La revue de presse   de  www.Betancourt.info 

>Ajouter cette page à mes favoris

>Rechercher sur le web

Outils de traduction :   >Free.fr  >Google


La guérilla colombienne fait monter les enchères pour libérer ses otages

04/03/2005 - Le Monde

Les FARC cherchent à stopper les extraditions.

Ingrid Betancourt n'est pas près d'être libérée, à en juger par les nouvelles exigences de ses ravisseurs. Pour relâcher leurs otages, les Forces armées révolutionnaires de Colombie (FARC) ont exigé, lundi 28 février, que soient libérés trois chefs de la guérilla : Ricardo Palmera (plus connu sous son "nom de guerre", Simon Trinidad), Rodrigo Granda et Omaira Rojas (alias Sonia).

Or le premier a été extradé le 31 décembre 2004 aux Etats-Unis, où il sera jugé pour terrorisme et trafic de drogue, et les deux autres devraient connaître bientôt le même sort.

Dans leur communiqué, les FARC ont réitéré leur volonté de négocier pour troquer la liberté de 63 otages - les "échangeables" dans le jargon de la guérilla - contre celle de leurs camarades emprisonnés. Ils seraient quelque 400. Mais en précisant que, "sans le retour de Simon Trinidad en Colombie, les conditions d'un accord sont loin de pouvoir être réunies", les FARC ont réduit à zéro les chances d'un "échange humanitaire".
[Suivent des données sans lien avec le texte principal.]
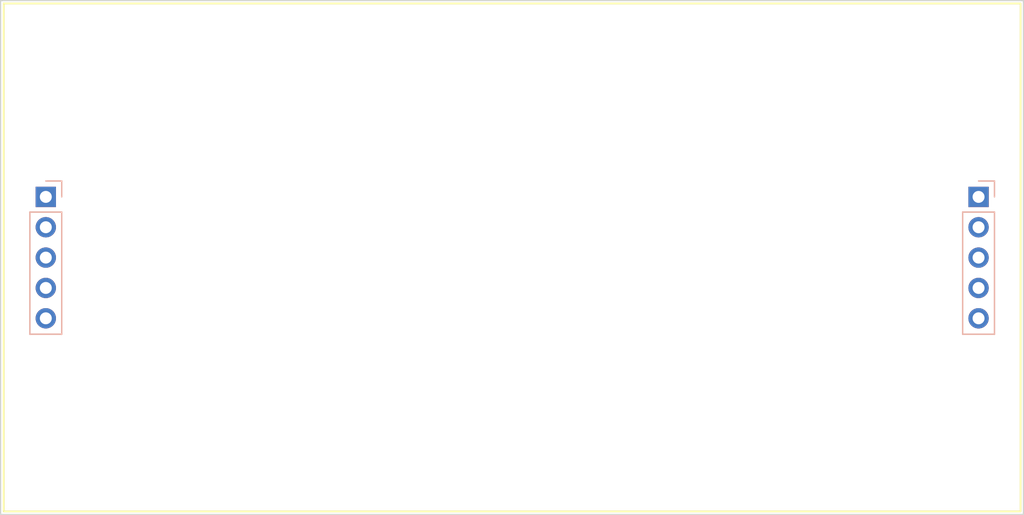
<source format=kicad_pcb>
(kicad_pcb (version 20211014) (generator pcbnew)

  (general
    (thickness 1.6)
  )

  (paper "A4")
  (layers
    (0 "F.Cu" signal)
    (31 "B.Cu" signal)
    (32 "B.Adhes" user "B.Adhesive")
    (33 "F.Adhes" user "F.Adhesive")
    (34 "B.Paste" user)
    (35 "F.Paste" user)
    (36 "B.SilkS" user "B.Silkscreen")
    (37 "F.SilkS" user "F.Silkscreen")
    (38 "B.Mask" user)
    (39 "F.Mask" user)
    (40 "Dwgs.User" user "User.Drawings")
    (41 "Cmts.User" user "User.Comments")
    (42 "Eco1.User" user "User.Eco1")
    (43 "Eco2.User" user "User.Eco2")
    (44 "Edge.Cuts" user)
    (45 "Margin" user)
    (46 "B.CrtYd" user "B.Courtyard")
    (47 "F.CrtYd" user "F.Courtyard")
    (48 "B.Fab" user)
    (49 "F.Fab" user)
    (50 "User.1" user)
    (51 "User.2" user)
    (52 "User.3" user)
    (53 "User.4" user)
    (54 "User.5" user)
    (55 "User.6" user)
    (56 "User.7" user)
    (57 "User.8" user)
    (58 "User.9" user)
  )

  (setup
    (stackup
      (layer "F.SilkS" (type "Top Silk Screen"))
      (layer "F.Paste" (type "Top Solder Paste"))
      (layer "F.Mask" (type "Top Solder Mask") (thickness 0.01))
      (layer "F.Cu" (type "copper") (thickness 0.035))
      (layer "dielectric 1" (type "core") (thickness 1.51) (material "FR4") (epsilon_r 4.5) (loss_tangent 0.02))
      (layer "B.Cu" (type "copper") (thickness 0.035))
      (layer "B.Mask" (type "Bottom Solder Mask") (thickness 0.01))
      (layer "B.Paste" (type "Bottom Solder Paste"))
      (layer "B.SilkS" (type "Bottom Silk Screen"))
      (copper_finish "None")
      (dielectric_constraints no)
    )
    (pad_to_mask_clearance 0)
    (pcbplotparams
      (layerselection 0x00010fc_ffffffff)
      (disableapertmacros false)
      (usegerberextensions false)
      (usegerberattributes true)
      (usegerberadvancedattributes true)
      (creategerberjobfile true)
      (svguseinch false)
      (svgprecision 6)
      (excludeedgelayer true)
      (plotframeref false)
      (viasonmask false)
      (mode 1)
      (useauxorigin false)
      (hpglpennumber 1)
      (hpglpenspeed 20)
      (hpglpendiameter 15.000000)
      (dxfpolygonmode true)
      (dxfimperialunits true)
      (dxfusepcbnewfont true)
      (psnegative false)
      (psa4output false)
      (plotreference true)
      (plotvalue true)
      (plotinvisibletext false)
      (sketchpadsonfab false)
      (subtractmaskfromsilk false)
      (outputformat 4)
      (mirror false)
      (drillshape 0)
      (scaleselection 1)
      (outputdirectory "../")
    )
  )

  (net 0 "")

  (footprint "Connector_PinHeader_2.54mm:PinHeader_1x05_P2.54mm_Vertical" (layer "B.Cu") (at 138.52854 116.174009 180))

  (footprint "Connector_PinHeader_2.54mm:PinHeader_1x05_P2.54mm_Vertical" (layer "B.Cu") (at 216.5 116.175 180))

  (gr_rect (start 135.011642 99.991632) (end 220.011642 142.491632) (layer "F.SilkS") (width 0.15) (fill none) (tstamp 61cd587d-c104-479a-8f29-49c16e414d59))
  (gr_rect (start 134.75 99.75) (end 220.25 142.75) (layer "Edge.Cuts") (width 0.1) (fill none) (tstamp 38d58dd6-f8b2-4f93-9e25-3924c428a5e3))

)

</source>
"Il n'y a plus d'espoir", soupire Marleny Orjuela, à la tête d'Asfamipaz, l'association des familles des soldats et des policiers détenus par les FARC. Certains le sont depuis sept ans. L'ancienne candidate à la présidence de la République, la Franco-Colombienne Ingrid Betancourt, a entamé en février sa quatrième année de captivité. "L'intransigeance des FARC n'a d'égale que celle du gouvernement, poursuit Marleny Orjuela. Le président Alvaro Uribe n'a pas voulu nous écouter quand nous l'avons supplié de ne pas extrader Simon Trinidad."

"Le malaise et le mécontentement compréhensible des familles des prisonniers de guerre contre le gouvernement grandissent", écrivent les FARC dans le communiqué. Leur porte-parole, Raul Reyes, a évoqué la mobilisation de la France "pour la réussite de l'échange de prisonniers", dans un courriel envoyé au Figaro, en précisant qu'Ingrid Betancourt est "en bonne santé" et qu'elle "attend avec impatience" sa libération.

"Ce nouveau communiqué ne change rien à rien, car ni la guérilla ni le gouvernement colombien n'ont jamais eu l'intention de négocier quoi que ce soit", pointe José Garcia, le père d'un soldat aux mains des FARC. "Ce n'est pas Paris, mais Washington, qui pourrait faire pression sur Uribe", ajoute-t-il.

INTRANSIGEANCE

Pour Leon Valencia, un ex-guérillero devenu écrivain, la situation est plus bloquée que jamais. "Fortes de leurs récents succès militaires, les FARC font monter les enchères", dit-il. L'effervescence médiatique qui a accompagné le troisième anniversaire de l'enlèvement d'Ingrid Betancourt les aurait également encouragées.

"Les guérilleros savent qu'ils ne récupéreront pas Simon Trinidad, mais ils voudraient bien empêcher l'extradition de Sonia et de Granda", considère Leon Valencia, pour qui l'effort est vain. "Alvaro Uribe a pour lui l'appui des Etats-Unis et de l'opinion publique, souligne-t-il. Le président sait qu'il peut rester intransigeant. Les guérilleros seront extradés et les otages resteront dans la forêt."